__Your goal__. Please continue the post on the CrowdStrike outage below, picking up after its final sentence.

__Source text__.
****************
This post will provide a systems level perspective on what went wrong, and what could have been done to prevent this.

If you want to avoid outages like this as a user of similar products, this post provides a list of questions for software vendors to help you determine if their processes are robust.

If you’re a software vendor that wants to avoid causing widespread outages, this post provides a list of action items to consider.

For an in-depth consultation on software development processes, feel free to contact me via LinkedIn or email

There will be some speculation, as all of the conclusions here are made from publicly available information, personal experience, and generally accepted software development practices. I will do my best to indicate what must be true, what is speculative, and to update the post in case of factual errors.

For example, speculation: CrowdStrike is unlikely to provide this level of analysis publicly, as acknowledging poor practices or negligence could expose them to legal issues.

Following is a list of mistakes, roughly in decreasing order of severity. Each item is accompanied by questions that a client might ask a software vendor, and corresponding action items which a software vendor should consider.

This is not an exhaustive list of best practices for software development and delivery, but it highlights the practices that were lacking in this scenario. All of these mistakes must have occured for a single update to cause so much havoc.

These are not some deeply profound insights, sacred knowledge, or divine revelation. They are the software development equivalents of not drinking water from the sewers. Every mature company I worked with uses these practices, when applicable. You’ve most likely heard of these practices as a part of the software development lifecycle (SDLC).
****************
__Information shown__.
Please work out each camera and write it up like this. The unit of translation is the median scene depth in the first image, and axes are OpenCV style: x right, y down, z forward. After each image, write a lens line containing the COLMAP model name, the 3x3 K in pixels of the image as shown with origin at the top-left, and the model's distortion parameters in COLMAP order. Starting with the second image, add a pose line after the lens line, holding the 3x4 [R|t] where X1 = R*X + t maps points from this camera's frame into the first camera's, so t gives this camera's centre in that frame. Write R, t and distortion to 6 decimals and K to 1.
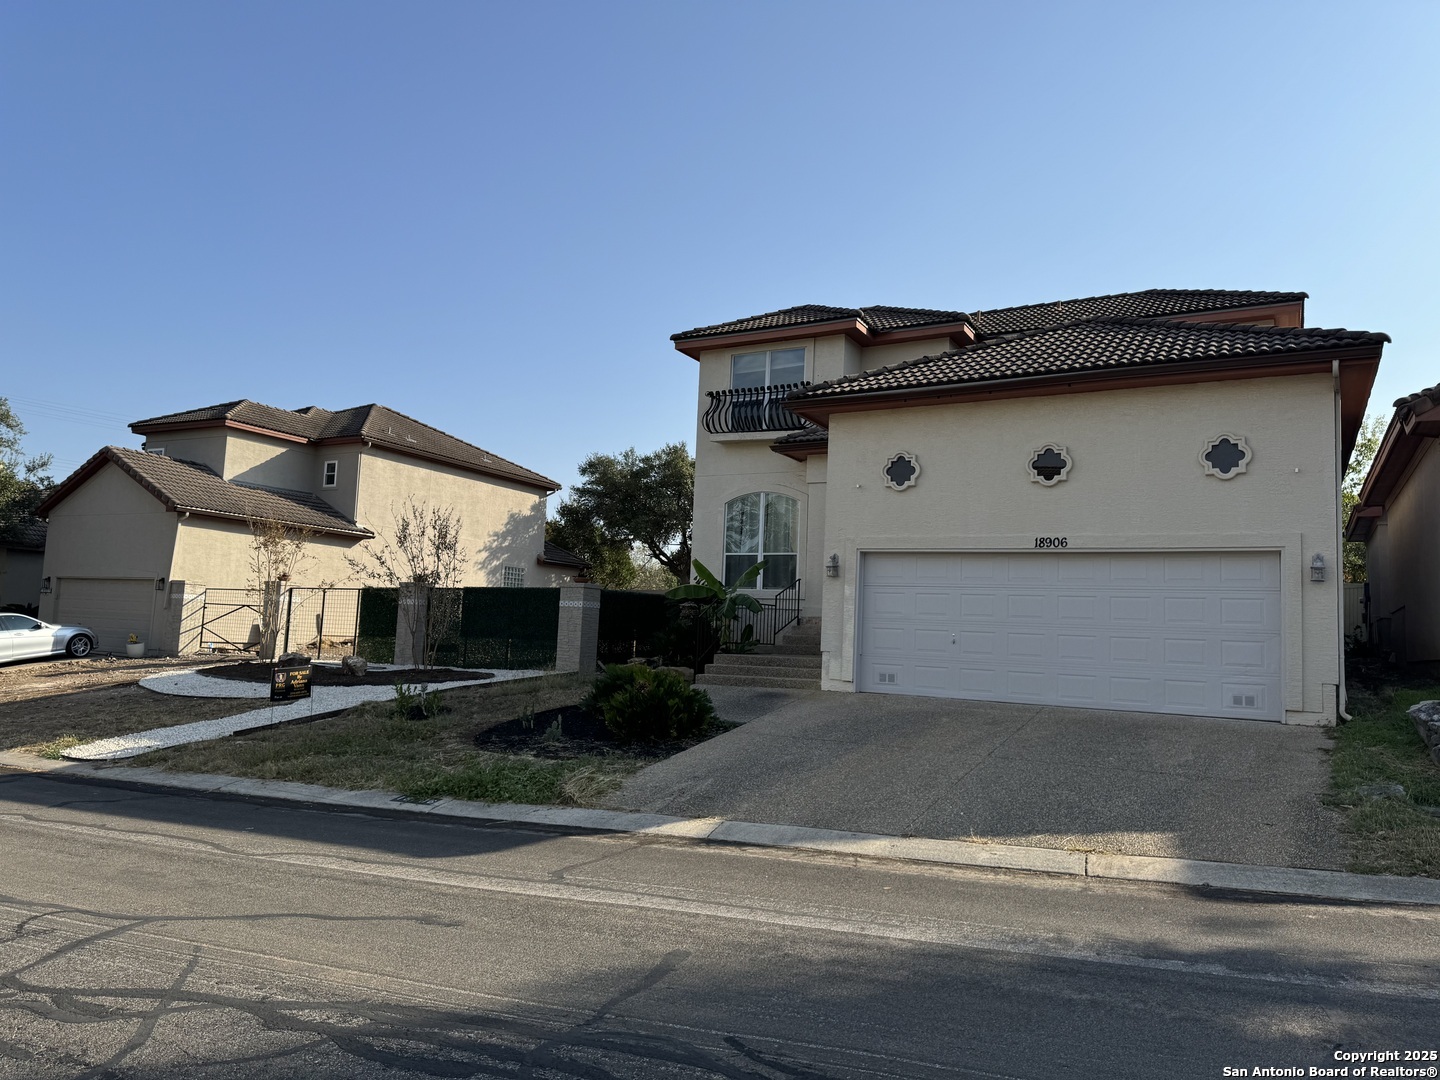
****************
__Task response__.
1. CrowdStrike clients (effectively) have no control over updates to the Falcon® platform

If your company maintains critical infrastructure, controlling the software you run is essential. Without this control, you cannot guarantee the reliability or security of your systems. If a third-party software vendor pushes software updates without your approval, it means you lose control over that piece of your infrastructure. If that component is a kernel module, losing control means losing control over the OS, the foundation of your infrastructure.

In this specific case, the crash was not caused by an update to the kernel module (csagent.sys), but due to an update to a “Channel File” (C-[digits]-[digits]-[digits].sys, or C-files below). Speculation: “Channel File” is a database of attack patterns and malware signatures, and it may serve other purposes. (Also see: US Patents US11822515B2 and US11645397B2, thanks to @patrickwardle for highlighting this) And the combined system of the kernel module and C-files causes the OS to crash. Which means the end user must have control on the updates to C-files.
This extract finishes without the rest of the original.